To characterize the status of the debate as "not yet resolved" is to fall prey to the prosecutorial agenda to resist reform at any cost; it's tantamount to concluding that the smoking/cancer link has yet to be established because Philip Morris executives find that fact to be in conflict with their profit motive. Except that it's a little less clear what interest is being protected by the prosecutors who resist lineup reforms, since presumably they share the interest in prosecuting actual criminals, while protecting the innocent.
On the question of eyewitness identification procedures, I also agree that prosecutor opposition to procedural improvements seems insensible considering their job is to accuse the guilty and protect the innocent. Police and DA interest groups frequently seem to oppose such reforms reflexively, more out of habit than from any thoughtful consideration.
A bill to create a study group in Texas to propose lineup reforms, SB 799, passed the Senate and the House Law Enforcement Committee in 2007, but was never scheduled by the House Calendars Committee for a floor vote. (Related legislation to create a statewide "Innocence Commission" died in the House Criminal Jurisprudence Committee.) I'm hoping some committee chair in the Texas Legislature will select this as an interim study topic.
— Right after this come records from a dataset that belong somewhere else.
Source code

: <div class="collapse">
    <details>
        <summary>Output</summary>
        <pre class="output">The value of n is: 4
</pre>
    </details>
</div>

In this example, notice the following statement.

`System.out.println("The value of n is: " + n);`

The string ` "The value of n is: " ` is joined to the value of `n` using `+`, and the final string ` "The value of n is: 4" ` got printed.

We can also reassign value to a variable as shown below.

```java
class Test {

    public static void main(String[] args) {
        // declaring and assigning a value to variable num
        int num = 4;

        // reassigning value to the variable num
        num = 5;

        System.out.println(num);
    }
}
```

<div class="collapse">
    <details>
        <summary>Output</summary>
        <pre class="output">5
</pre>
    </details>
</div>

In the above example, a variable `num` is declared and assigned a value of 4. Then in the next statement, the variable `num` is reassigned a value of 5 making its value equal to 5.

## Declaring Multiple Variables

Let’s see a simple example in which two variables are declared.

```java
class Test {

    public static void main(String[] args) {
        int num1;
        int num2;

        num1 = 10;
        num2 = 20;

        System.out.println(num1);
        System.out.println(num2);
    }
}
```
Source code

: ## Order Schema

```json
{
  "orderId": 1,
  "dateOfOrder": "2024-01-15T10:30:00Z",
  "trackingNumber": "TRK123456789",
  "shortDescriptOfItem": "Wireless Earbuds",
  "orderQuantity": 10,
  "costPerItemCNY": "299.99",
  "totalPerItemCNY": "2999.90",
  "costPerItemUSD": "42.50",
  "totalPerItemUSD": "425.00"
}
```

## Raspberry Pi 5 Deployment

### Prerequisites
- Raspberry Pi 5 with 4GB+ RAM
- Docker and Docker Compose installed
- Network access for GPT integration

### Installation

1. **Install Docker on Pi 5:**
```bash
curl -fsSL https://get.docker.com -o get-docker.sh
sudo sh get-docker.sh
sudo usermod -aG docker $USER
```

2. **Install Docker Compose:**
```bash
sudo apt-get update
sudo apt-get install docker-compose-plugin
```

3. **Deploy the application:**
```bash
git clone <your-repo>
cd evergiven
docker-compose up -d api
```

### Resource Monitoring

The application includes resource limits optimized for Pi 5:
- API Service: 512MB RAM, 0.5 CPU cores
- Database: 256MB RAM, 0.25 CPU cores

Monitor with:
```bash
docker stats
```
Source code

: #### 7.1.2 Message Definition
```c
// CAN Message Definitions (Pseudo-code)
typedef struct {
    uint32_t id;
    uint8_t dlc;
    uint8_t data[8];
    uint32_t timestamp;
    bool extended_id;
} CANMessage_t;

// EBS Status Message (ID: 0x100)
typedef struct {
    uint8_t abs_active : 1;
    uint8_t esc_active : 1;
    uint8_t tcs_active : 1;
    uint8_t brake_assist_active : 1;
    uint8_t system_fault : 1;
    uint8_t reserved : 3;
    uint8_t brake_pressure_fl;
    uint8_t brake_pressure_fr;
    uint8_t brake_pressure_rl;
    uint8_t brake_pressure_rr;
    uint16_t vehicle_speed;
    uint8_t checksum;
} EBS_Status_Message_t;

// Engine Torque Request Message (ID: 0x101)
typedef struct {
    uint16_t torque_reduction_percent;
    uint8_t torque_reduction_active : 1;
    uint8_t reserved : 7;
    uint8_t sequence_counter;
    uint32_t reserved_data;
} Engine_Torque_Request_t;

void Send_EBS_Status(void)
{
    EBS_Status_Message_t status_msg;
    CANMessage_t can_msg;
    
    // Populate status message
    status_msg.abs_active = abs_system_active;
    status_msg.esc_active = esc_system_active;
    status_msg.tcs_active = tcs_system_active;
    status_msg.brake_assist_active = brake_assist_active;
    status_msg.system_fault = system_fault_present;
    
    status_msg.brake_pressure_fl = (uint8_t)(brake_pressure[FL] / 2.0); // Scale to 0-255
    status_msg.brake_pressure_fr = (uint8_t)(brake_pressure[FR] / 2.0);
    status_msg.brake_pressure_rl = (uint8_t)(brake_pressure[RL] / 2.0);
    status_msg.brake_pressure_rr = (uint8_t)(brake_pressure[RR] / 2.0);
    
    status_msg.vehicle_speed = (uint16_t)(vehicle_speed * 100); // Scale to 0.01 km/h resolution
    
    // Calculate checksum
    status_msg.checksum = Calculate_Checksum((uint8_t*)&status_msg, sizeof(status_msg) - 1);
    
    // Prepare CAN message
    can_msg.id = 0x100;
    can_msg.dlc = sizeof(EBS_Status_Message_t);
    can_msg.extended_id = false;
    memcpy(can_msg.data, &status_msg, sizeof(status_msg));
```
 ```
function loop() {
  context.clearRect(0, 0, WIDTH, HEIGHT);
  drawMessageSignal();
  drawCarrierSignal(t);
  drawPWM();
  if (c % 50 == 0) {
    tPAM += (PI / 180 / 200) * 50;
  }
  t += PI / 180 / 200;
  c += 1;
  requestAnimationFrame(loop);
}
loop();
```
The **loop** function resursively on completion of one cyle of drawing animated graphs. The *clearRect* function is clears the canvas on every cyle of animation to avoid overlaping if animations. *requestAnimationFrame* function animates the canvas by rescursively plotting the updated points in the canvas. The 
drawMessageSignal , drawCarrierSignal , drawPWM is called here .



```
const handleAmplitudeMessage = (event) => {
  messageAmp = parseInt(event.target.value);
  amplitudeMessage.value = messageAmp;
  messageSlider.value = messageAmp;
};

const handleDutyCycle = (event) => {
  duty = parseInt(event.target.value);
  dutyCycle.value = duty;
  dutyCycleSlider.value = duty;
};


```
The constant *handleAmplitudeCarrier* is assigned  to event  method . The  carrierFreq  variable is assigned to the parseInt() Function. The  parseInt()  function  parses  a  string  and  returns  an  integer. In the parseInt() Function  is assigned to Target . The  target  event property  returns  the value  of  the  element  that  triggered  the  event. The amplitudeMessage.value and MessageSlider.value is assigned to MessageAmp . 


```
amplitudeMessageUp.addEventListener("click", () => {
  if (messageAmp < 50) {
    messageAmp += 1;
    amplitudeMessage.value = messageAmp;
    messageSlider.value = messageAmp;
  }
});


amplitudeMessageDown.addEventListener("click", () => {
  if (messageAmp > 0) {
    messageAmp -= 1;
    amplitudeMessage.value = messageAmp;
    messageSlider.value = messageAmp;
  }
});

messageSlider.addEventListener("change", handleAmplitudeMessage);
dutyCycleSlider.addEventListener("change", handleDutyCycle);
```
We know Texas has experienced wrongful convictions, probably many more than we know about. We know that faulty eyewitness testimony has been at the center of most of these cases. Finally, writes Hiltzheimer, we know that "Every peer reviewed study on the topic" agrees that "that sequential lineup procedures are less likely to put innocent people in prison." In Dallas, "almost all of those exonerated were convicted with eyewitness testimony that proved to be wrong." That includes victims' testimony as well as independent witnesses.
So why would those in law enforcement risk their credibility by opposing research-based best practices? Perhaps it's because they fear old cases done under old methods might be put in jeopardy, but honestly I'm often perplexed at their motive, not to mention the intensity with which they dislike legislation aimed at reducing wrongful convictions.